Mangelnde Sprungkraft
Der Standard 09/1995
Bunt und beschwingt wie jedes Jahr beschert der Simpl – in der dritten Spielzeit der Niavarani-Ära – auch heuer seinem Publikum eine Revue, die allen Anforderungen einer unbeschwerten Unterhaltungsshow gerecht wird. Doch werden die Erwartungen nicht mehr als erfüllt. Zu hoch liegt die selbstgelegte Latte nach dem Vorjahrs-Erfolg und vor allem der im vergangenen Frühjahr für Furore gesorgt habenden Musik-Show „Florence Foster Jenkins Award“, als dass sie vom schon im Anlauf phasenweise unrunden und im Absprung unentschlossenen neuen Programm übersprungen werden könnte. Diesen Umstand offenbar vorhersehend, finden sich in „1. April 996“ auch musikalische und inhaltliche Anleihen aus den erwähnten Vorläufern, die allerdings wiederaufgewärmt nur Bruchteile ihrer einstigen Zugkraft auf die Bühne bringen. Auch Persönlichkeiten wie Hugo Portisch, Marcel Reich-Ranicki und andere dankbare Opfer pointierter Parodien – offenbar unverzichtbare Säulen eines Kabarettprogramms, die trotz mangelnder aktueller Relevanz im Simpl künstlich am öffentlichen Leben gehalten werden – sind nicht die erhofften humoristischen Sprungfedern, die sie vielleicht vor Jahren einmal waren. Hinzu kommt ein vor allem in der zweiten Programm-Hälfte spürbares „wie komme ich aus dieser Nummer wieder ‚raus“-Syndrom, das sich in doublettenhaft wiederkehrenden Schlussgags manifestiert, die alle das Symptom „Zuerst schließen wir krampfhaft den Kreis und dann rasch den Vorhang“ aufweisen: Die Wiener Unterweltler, die vom als Russen-Mafia getarnten Lausch-Kommando der Stapo abgehört werden sollen, entpuppen sich als gleichermaßen verwanzte Agenten des Innenministeriums im Einsatz gegen die Russen-Mafia, der vom Rasterfahndungs-Computer überführte Mörder als das eigentliche Opfer der Bluttat und der Rubbel- und Brief-Los-Süchtige als Casino-Croupier. Ein zwanzigminütiger Siegeszug der Entpuppungs-Pointe.

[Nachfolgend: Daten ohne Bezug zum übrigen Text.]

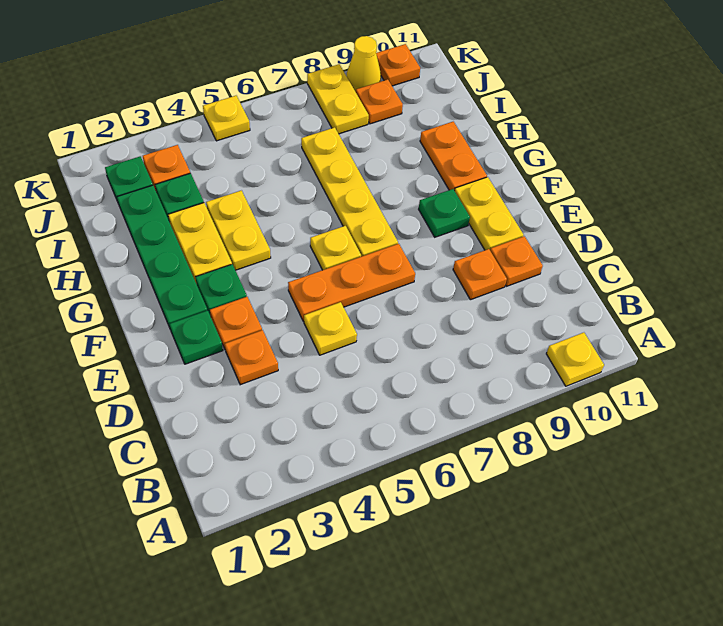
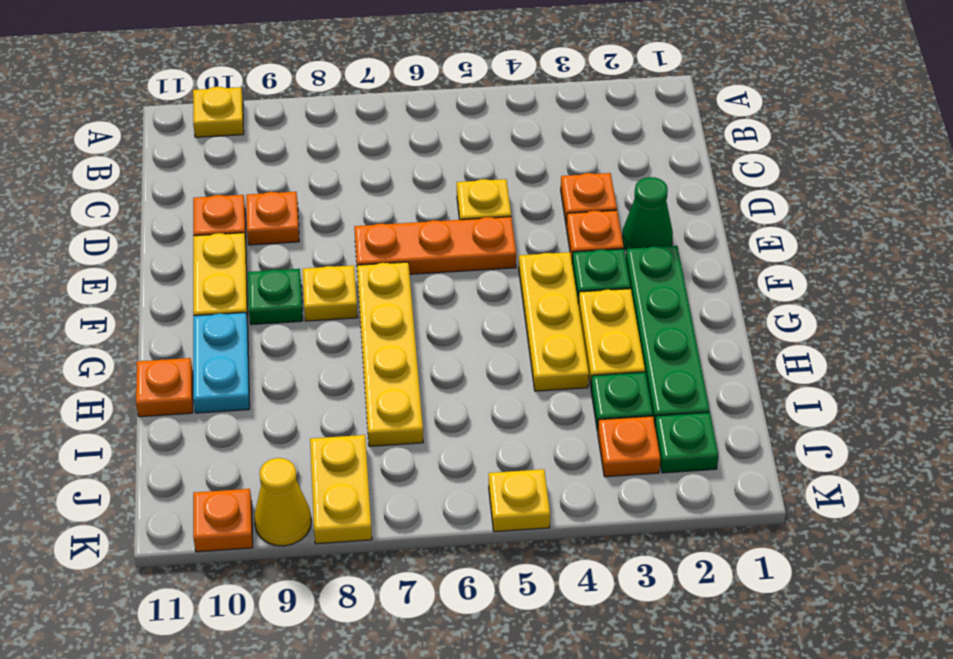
green plate E2 level 1 -> green cone E2 level 1
yellow plate F6 level 1 -> yellow plate F8 level 1
yellow plate G4:H4 level 1 -> yellow plate F4:H4 level 1
orange plate G10:H10 level 1 -> cyan plate G10:H10 level 1
orange plate J9 level 1 -> orange plate H11 level 1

Dass der „1. April 996“ trotz all dieser Widrigkeiten einen Besuch im Simpl rechtfertigt, verdanken wir neben den heuer abwechslungs-reicheren Choreographien (Kurt Schrepfer) vor allem dem Ensemble: allen voran Michael Niavarani selbst, der als Sackbauer in der Fledermundl-Operette und als „Schiejok täglich“ brilliert. Weiters Michael Mohapp, überzeugter Alkoholiker und Frühpensions-Beamten-Pappa-ante-portas, Markus Mitterhuber in der grotesken Rolle einer rebellischen Türglocke und Neuzugang Rupert Henning als Kärntner Jäger auf Touristen-Pirsch. Hingegen wird seitens der Inszenierung (Werner Sobotka) auf den auffälligen und effektvollen Einsatz der komödiantischen Talente der drei weiblichen Ensemble-Mitglieder (Butbul, Hauser, Soucek) aus unerklärlichen Gründen heuer weitgehend verzichtet.
Was trotz allem Gelächter bleibt, ist ein schaler Nachgeschmack nach humoristischer Routine. Bei aller Achtung vor der sprunghaften Entwicklung, die der Simpl in den vergangenen Jahren unter der neuen Leitung mit Bravour vollführt hat – es könnte überhaupt nichts schaden, wenn sich die künstlerisch Verantwortlichen – respektvoll aber nachdrücklich – gegenseitig in die Allerwertesten träten.